To update the version of vLLM used by the plugin, the pyproject.toml needs to be updated in two places:

  1. tool.uv.sources.vllm
  2. project.dependencies

Note

We specify the source tag for vLLM here because we generally need to install vLLM from source to avoid pulling in the precompiled cuda kernels and cuda dependencies.

Once the pyproject.toml is updated, the lockfile needs to be updated as well. The simplest way to do that is to run uv sync. More information about uv locking can be found in the uv docs.

Now that the pyproject.toml and uv.lock files are upgraded, the default set of test suites will run with the new version of vLLM, and you can move on to fixing the failures.

Adding forward compatibility

When updating sendnn-inference code for a new version of vLLM, it's important to ensure that the code remains backwards compatible with older releases. This usually means conditionally adding new method arguments or new dataclass fields. We provide two utilities in compat_utils to make this easy to do.

For example:

# Only pass the `c` argument if the `foo` function accepts it
kwargs = {"c": some_value} if has_argument(foo, "c") else {}

foo(a, b, **kwargs)

Whenever code like this is added, we always make sure to add a test that will begin failing once the lowest supported vLLM version no longer requires the backwards compatibility. This allows us to clean up the code on the go as we drop older vLLM support. See examples of compatibility tests here.

Testing all supported vLLM versions

We maintain a matrix of test jobs that runs a small set of tests on every supported version of vLLM. This helps to ensure that our backwards compatibility is implemented correctly.

When adding a new version of vLLM, we need to add an entry to this test matrix to add a test job for the version of vLLM that we just upgraded from.
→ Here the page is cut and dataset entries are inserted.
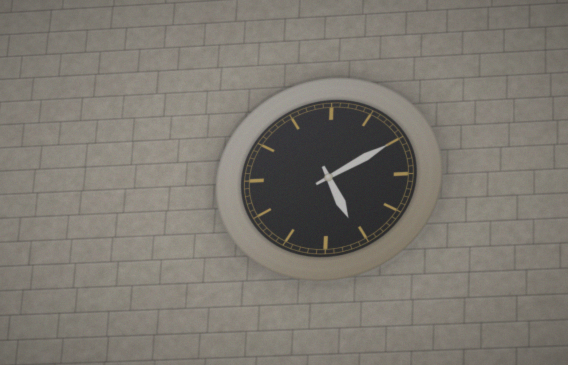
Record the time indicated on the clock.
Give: 5:10
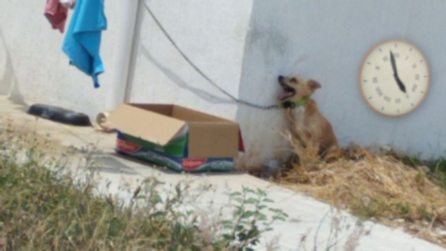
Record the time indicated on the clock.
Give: 4:58
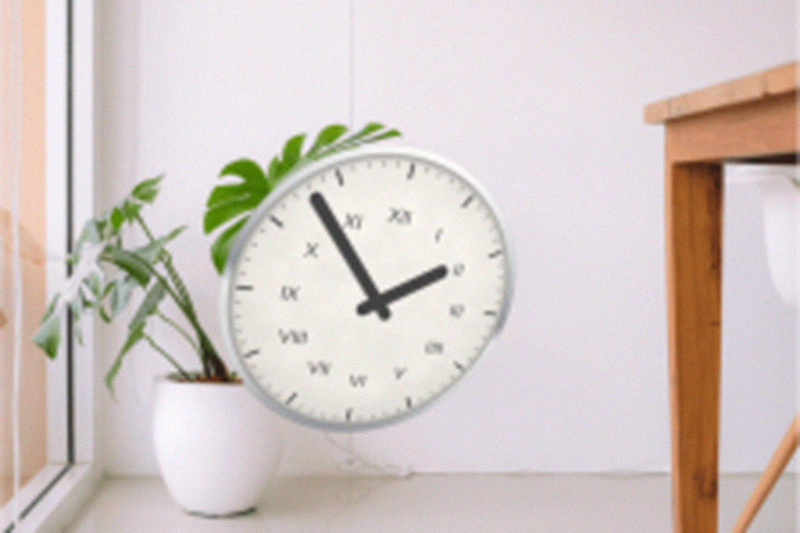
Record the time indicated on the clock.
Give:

See examples of the test matrix here.

Removing support for a vLLM version

We periodically raise the vLLM lower bound once all key stakeholders agree it is no longer needed.

To do this:

  1. Update the lower bound in project.dependencies
  2. Update the test matrix to remove the tests for any versions of vllm that we removed support for
    1. Ensure that the new lowest vLLM version is run with vllm_version.name: "vLLM:lowest" and runs the compat marker
  3. For any failing compat tests, remove the backwards compatibility code that is no longer required

Managing Dependencies

Dependencies for sendnn-inference are managed with the uv tool. Usually, updating a dependency is as easy as running uv add, which will update both the pyproject.toml and the uv.lock file. An example is:

uv add "ibm-fms>=1.8.0,<2.0"

To update the locked version of a dependency without changing the version bounds in pyproject.toml, use uv sync --upgrade-package. An example is:

uv sync --upgrade-package ibm-fms

This would be done when you don't need to change the lower bound for a given dependency, but do want to lock a newer version to install in builds. For a general refresh of all dependencies, use uv sync --upgrade.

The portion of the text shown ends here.